Braille regression in ben-unicode-internal (and some other unicode char groups)
Jeff Sparkes
jsparkes at gmail.com
Fri Jun 18 09:17:38 EDT 2010
I grabbed the attached HELLO file from gnu.emacs.devel a few months ago.
Somebody had encoded hello into quite a few languages using UTF-8. I
think it's a good test for Ben's unicode branch, which came out quite well.
I was comparing the trunk of XEmacs-21.5b29 against ben-unicode-internal
viewing this file.
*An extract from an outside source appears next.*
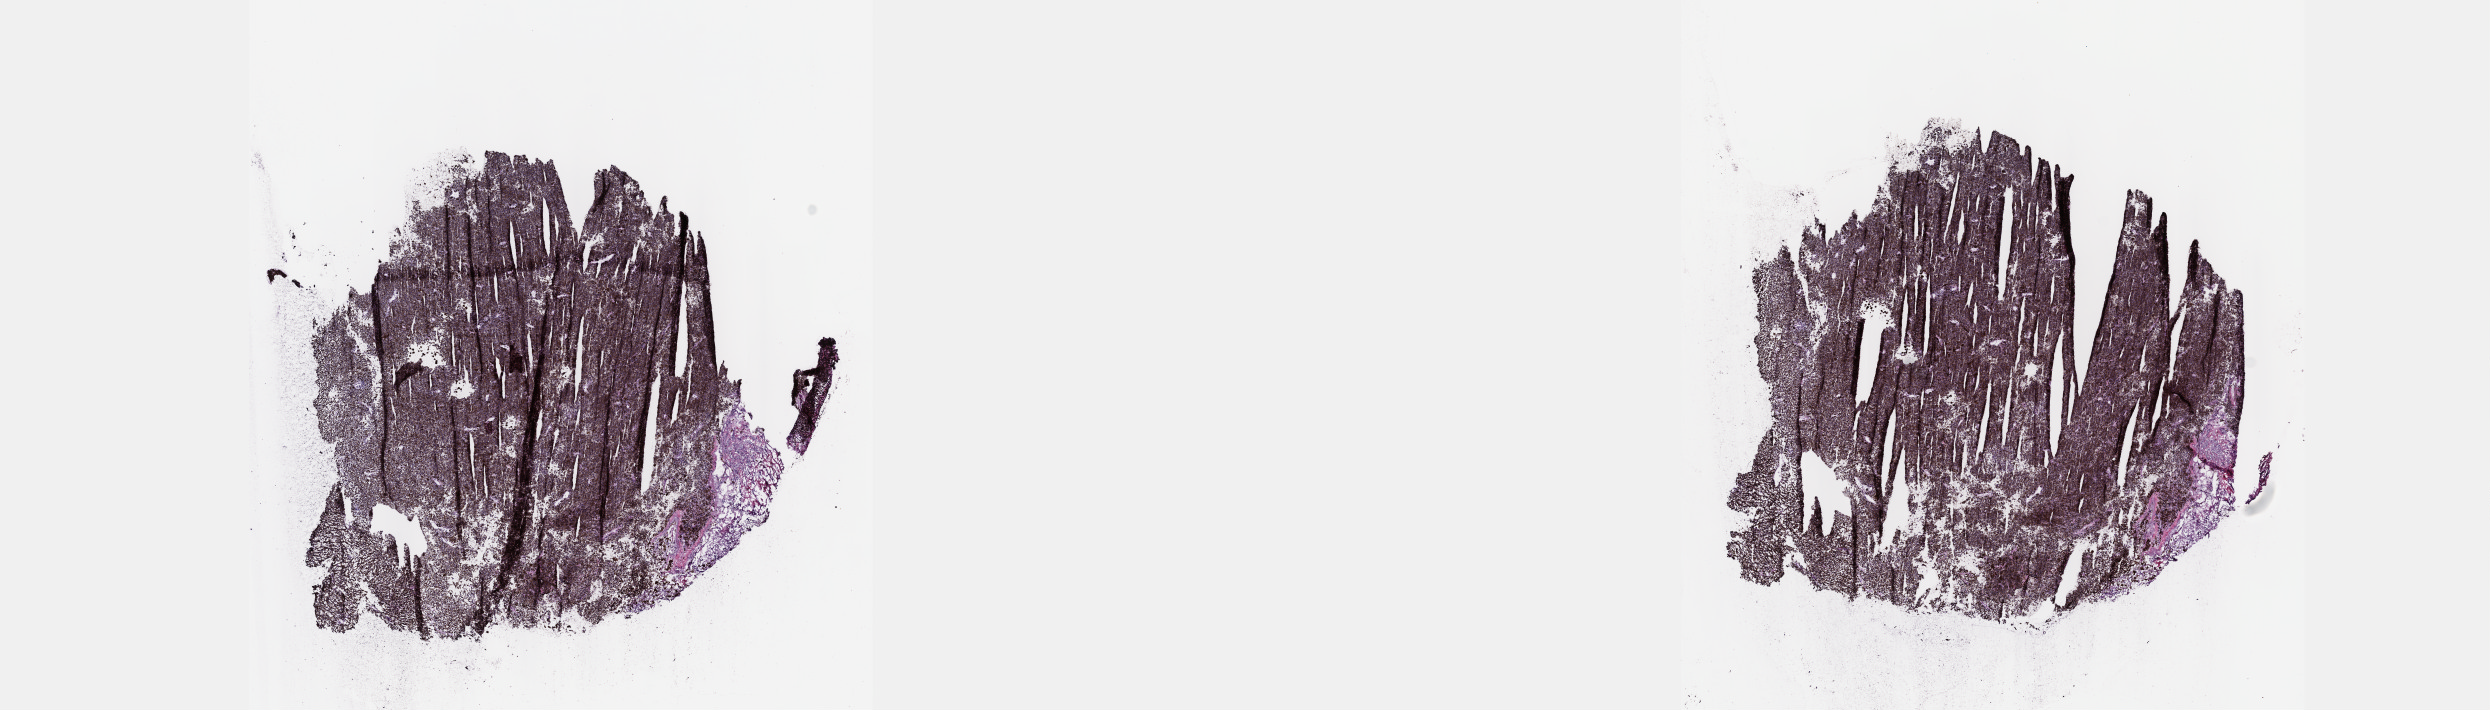
Digitized H&E-stained tissue section (whole slide) — low-resolution overview of the scanned area, about 20.1 x 5.7 mm (acquisition: 40x scan); frozen section from the top of the tissue portion; sample: primary tumour, uvea. Female, age 37 years at initial diagnosis. Pathologist review of this section (percent, as recorded): tumour cells 100%, tumour nuclei 80%, normal cells 0%, stromal cells 0%, necrosis 0%. Inflammatory infiltration, as recorded: lymphocyte infiltration 2%, monocyte infiltration 0%, neutrophil infiltration 0%.
AJCC pathologic stage: IIB (7th edition). Pathologic diagnosis: Spindle cell melanoma, NOS.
The unicode branch displayed quite a few more
character, but
there were regressions in various character sets. Since they displayed in
b29,
the fonts must be available.
I tested on cygwin 1.7,with similarly configured binaries:
ben-unicode-internal: ./configure -C --with-unicode-internal --with-mule
xemacs: ./configure -C --with-mule
I copied and pasted this from the b29 binary into gmail on Chrome. XEmacs
displayed it as all ~, but it obviously had the right characters. I've
attached the
braille file here:
⠁⠃⠄⠅⠧⣙
Some of the other samples that didn't display in unicode, although
they could be copied and pasted into Chrome.
Braille ⠓⠑⠇⠇⠕
Cyrillic Supplement ԀԁԂԃԄԅԆԇԈԉԊԋԌԍԎԏ
Ogham ᚛ᚁᚂᚃᚄᚅᚆᚇᚈᚉᚊᚋᚌᚍᚎᚏᚐᚑᚒᚒᚔ᚜
Runic ᛒᛁᛏᚱᛅᛁᛋ᛬ᛚᛅᛁᚠᛅ᛬ᚠᚢᛋᛏᚱᛅ᛬ᚴᚢᚦᛅᚾ᛬ᚦᛅᚾ᛬ᛋᚭᚾ᛬ᛁᛚᛅᚾ᛭
Dingbats ✁✆✇✈✉✌✍✐✒✓✟✠
Letterlike Symbols ℀℁ℂ℃℄℅℆ℇ℈℉ℊℋℌℍℎℏ
Optical Character Recognition ⑀⑁⑂⑃⑄⑅⑆⑇⑈⑉⑊
Technical Symbols ⌀⌁⌂⌃⌐⌑⌒⌠⌡⌰⌱⌲⌳⍀⍁⍂⍐⍑⍒
Yijing Hexagram Symbols ☰☱☲☳☴☵☶☷
Chrome doesn't even display ogham and runic. GNU Emacs 23.50 does.
I don't know if XEmacs
--
Jeff Sparkes
jsparkes at gmail.com
-------------- next part --------------
From: kawabata.taichi at gmail.com
Subject: new Emacs HELLO file??
Newsgroups: gmane.emacs.devel
To: emacs-devel at gnu.org
Date: Sat, 29 Aug 2009 06:27:06 +0900
Dear sirs,
This is just a quick thought and proposal to replace Emacs etc/HELLO file.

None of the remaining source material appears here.